But to God the night shines as bright as day

Psalm 139:11-12 I could ask the darkness to hide me and the light around me to become night—but even in the darkness I cannot hide from you. To you the night shines as bright as day. Darkness and light are the same to you.

My dad used to say “You’re not really lost if you can speak the local language.” He wasn’t thinking of being lost in unfamiliar woods on a night with no moon and only the night creatures around you. That was my case when I went hiking in the Bear Run Nature Reserve one autumn afternoon, missed a turn or two where there were no signposts, and couldn’t figure out my way back.

As darkness deepened my anxiety increased, chiefly because Karis and a friend were expecting me to pick them up from their tour of Frank Lloyd Wright’s Fallingwater when the house closed for the day at 5:00 p.m. We had carefully calculated her IV and medication schedule to accommodate this tour. Her medical supplies were in our car and I had the keys. We were an hour and a half from home, and it was growing very cold.

The bright spot in this scenario (pun intended) was that I had my cell phone. It wasn’t a smart or iphone, and the signal came and went, but as long as I had a charge, I could use its light. I tried several times to call Karis, without success. “Help, Lord!” was my eloquent prayer.

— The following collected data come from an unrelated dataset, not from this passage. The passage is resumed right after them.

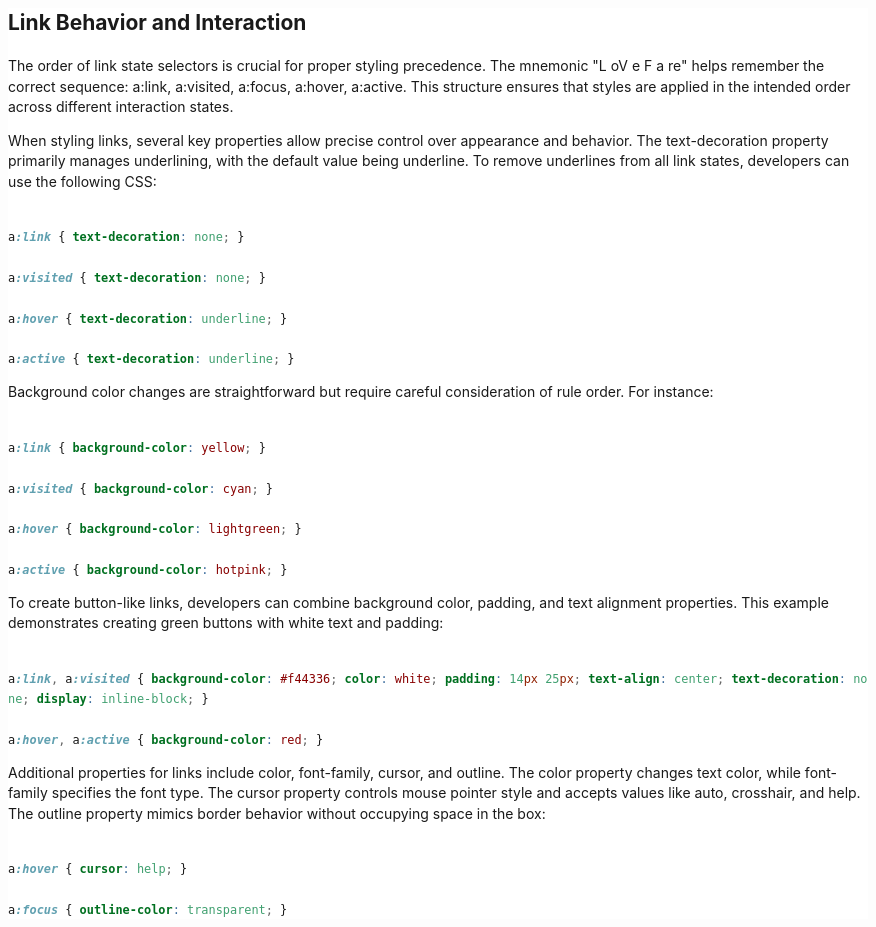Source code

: 
## Link Behavior and Interaction

The order of link state selectors is crucial for proper styling precedence. The mnemonic "L oV e F a re" helps remember the correct sequence: a:link, a:visited, a:focus, a:hover, a:active. This structure ensures that styles are applied in the intended order across different interaction states.

When styling links, several key properties allow precise control over appearance and behavior. The text-decoration property primarily manages underlining, with the default value being underline. To remove underlines from all link states, developers can use the following CSS:

```css

a:link { text-decoration: none; }

a:visited { text-decoration: none; }

a:hover { text-decoration: underline; }

a:active { text-decoration: underline; }

```

Background color changes are straightforward but require careful consideration of rule order. For instance:

```css

a:link { background-color: yellow; }

a:visited { background-color: cyan; }

a:hover { background-color: lightgreen; }

a:active { background-color: hotpink; }

```

To create button-like links, developers can combine background color, padding, and text alignment properties. This example demonstrates creating green buttons with white text and padding:

```css

a:link, a:visited { background-color: #f44336; color: white; padding: 14px 25px; text-align: center; text-decoration: none; display: inline-block; }

a:hover, a:active { background-color: red; }

```

Additional properties for links include color, font-family, cursor, and outline. The color property changes text color, while font-family specifies the font type. The cursor property controls mouse pointer style and accepts values like auto, crosshair, and help. The outline property mimics border behavior without occupying space in the box:

```css

a:hover { cursor: help; }

a:focus { outline-color: transparent; }

```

As I crashed along through the leaves, trying to make as much noise as possible to scare off any critters that might be sharing this adventure with me, my phone suddenly rang. It was a park ranger! When I didn’t show up, Karis had alerted a ranger with the help of Fallingwater personnel. Karis was fine, the ranger assured me. Her friend had broken into our car, so she had access to her IVs and medications, and protection from the cold. Relief flooded through me.

There were two rangers in the park looking for me. I was instructed to walk in the direction I was going until I reached an intersection of trails with a signpost, and a cell phone signal. Then I was to call the ranger back and they would know where I was. To conserve the charge on my phone, I shone it briefly to see the next piece of trail and whether there was a sign post, walked the distance I could see, then shone my little light briefly again.

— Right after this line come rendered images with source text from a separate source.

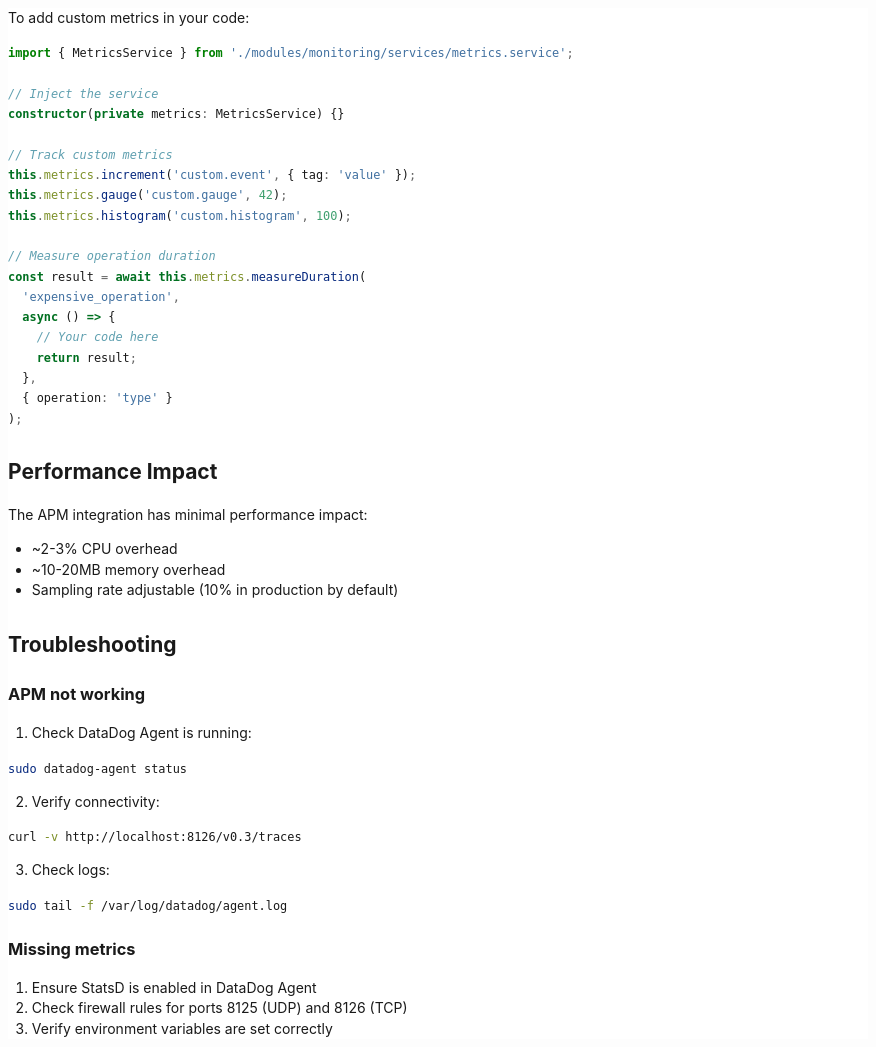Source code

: To add custom metrics in your code:

```typescript
import { MetricsService } from './modules/monitoring/services/metrics.service';

// Inject the service
constructor(private metrics: MetricsService) {}

// Track custom metrics
this.metrics.increment('custom.event', { tag: 'value' });
this.metrics.gauge('custom.gauge', 42);
this.metrics.histogram('custom.histogram', 100);

// Measure operation duration
const result = await this.metrics.measureDuration(
  'expensive_operation',
  async () => {
    // Your code here
    return result;
  },
  { operation: 'type' }
);
```

## Performance Impact

The APM integration has minimal performance impact:
- ~2-3% CPU overhead
- ~10-20MB memory overhead
- Sampling rate adjustable (10% in production by default)

## Troubleshooting

### APM not working

1. Check DataDog Agent is running:
```bash
sudo datadog-agent status
```

2. Verify connectivity:
```bash
curl -v http://localhost:8126/v0.3/traces
```

3. Check logs:
```bash
sudo tail -f /var/log/datadog/agent.log
```

### Missing metrics

1. Ensure StatsD is enabled in DataDog Agent
2. Check firewall rules for ports 8125 (UDP) and 8126 (TCP)
3. Verify environment variables are set correctly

Within a couple of hours, one of the rangers found me, only about half an hour from the entrance to the park, led me out with his powerful flashlight, and drove me “next door” to the Fallingwater parking lot where Karis waited with her friend. Later, I studied a trail map with the indicators I had, and calculated that I had walked close to twenty miles.

“You’re not really lost if you can speak the local language.” God speaks every language, and access to him doesn’t depend on having enough phone charge or a signal. Or eloquence.